> TAREFA A:
Transcreva fielmente o trecho do texto sobre Odisseu que vai de "Após uma incursão" a "aparecer no horizonte.".
> TAREFA B:
Por favor, liste tudo o que Odisseu recebe de Calipso, segundo o texto sobre Odisseu.
> TAREFA C:
Com base no texto sobre Odisseu, explique por que os marinheiros abriram o saco de couro dado por Éolo.

─── TEXTO DE LEITURA

A obra chega então à história de Odisseu, que passou sete anos no cativeiro, na ilha de Calipso. Esta é persuadida a libertá-lo pelo deus mensageiro, Hermes, enviado por Zeus. Odisseu constrói uma jangada e recebe roupas, comida e bebida de Calipso; acaba naufragando, no entanto, por obra de Posídon, e é obrigado a nadar até a ilha de Esquéria onde, nu e exausto, ele se esconde numa pilha de folhas e adormece. Na manhã seguinte, desperto pelas risadas de garotas que se aproximam, vê a jovem Nausícaa, que veio com suas criadas lavar roupas à beira do mar. Odisseu pede ajuda a ela, que o encoraja a procurar a hospitalidade de seus país, Aretê e Alcínoo. Odisseu que inicialmente não se identifica, é bem recebido; permanece no local por diversos dias, participa de um pentatlo e ouve o cantor cego Demódoco executar dois poemas narrativos. O primeiro é um incidente obscuro da Guerra de Troia, a "Disputa entre Odisseu e Aquiles", enquanto o segundo é a narrativa de um caso de amor entre dois deuses do Olimpo, Ares e Afrodite. Odisseu pede então a Demódoco que retorne ao tema da Guerra de Troia, que conta sobre o Cavalo de Troia, um estratagema no qual Odisseu havia desempenhado um papel crucial. Incapaz de esconder suas emoções ao narrar o episódio, Odisseu finalmente revela sua identidade, e começa a contar a fantástica história de seu retorno à Troia.

 
Odisseu arrebatado pela canção de Demódoco
Por Francesco Hayez, 1813-15
Museu de Capodimonte

Após uma incursão pirática em Ismara, na terra dos cicones, Odisseu e seus doze navios são desviados do curso por tempestades. Visitam então os letárgicos Comedores de Lótus, e são capturados pelo ciclope Polifemo, do qual escapa apenas após cegá-lo com um pedaço afiado de madeira. São recebidos por Éolo, senhor dos ventos, que dá a Odisseu um saco de couro contendo todos os ventos (com a exceção do vento oeste), um presente que deveria lhe ter garantido a viagem de volta para casa; seus marinheiros, no entanto, abrem de maneira tola o saco enquanto Odisseu dormia, pensando que continha ouro; todo o vento voou para fora do saco, e a tempestade resultante mandou os navios de volta para onde haviam vindo, quando Ítaca havia acabado de aparecer no horizonte.

──────
─── LINHAS APRESENTADAS

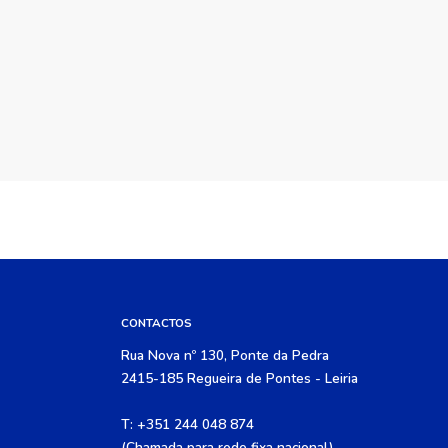
CONTACTOS
Rua Nova nº 130, Ponte da Pedra
2415-185 Regueira de Pontes - Leiria
T: +351 244 048 874
(Chamada para rede fixa nacional)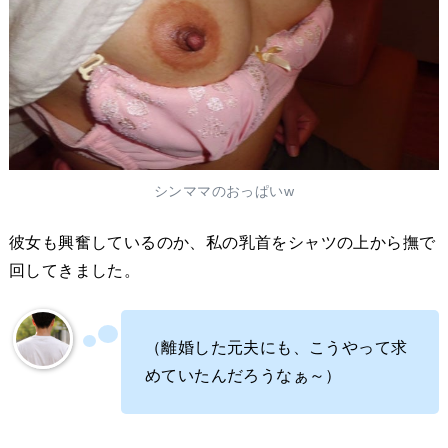
シンママのおっぱいw
彼女も興奮しているのか、私の乳首をシャツの上から撫で
回してきました。
（離婚した元夫にも、こうやって求
めていたんだろうなぁ～）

──────

> RESOLUÇÃO DO EXERCÍCIO A:
Após uma incursão pirática em Ismara, na terra dos cicones, Odisseu e seus doze navios são desviados do curso por tempestades. Visitam então os letárgicos Comedores de Lótus, e são capturados pelo ciclope Polifemo, do qual escapa apenas após cegá-lo com um pedaço afiado de madeira. São recebidos por Éolo, senhor dos ventos, que dá a Odisseu um saco de couro contendo todos os ventos (com a exceção do vento oeste), um presente que deveria lhe ter garantido a viagem de volta para casa; seus marinheiros, no entanto, abrem de maneira tola o saco enquanto Odisseu dormia, pensando que continha ouro; todo o vento voou para fora do saco, e a tempestade resultante mandou os navios de volta para onde haviam vindo, quando Ítaca havia acabado de aparecer no horizonte.

> RESOLUÇÃO DO EXERCÍCIO B:
Roupas, comida e bebida.

> RESOLUÇÃO DO EXERCÍCIO C:
Os marinheiros abriram o saco enquanto Odisseu dormia porque pensavam que ele continha ouro.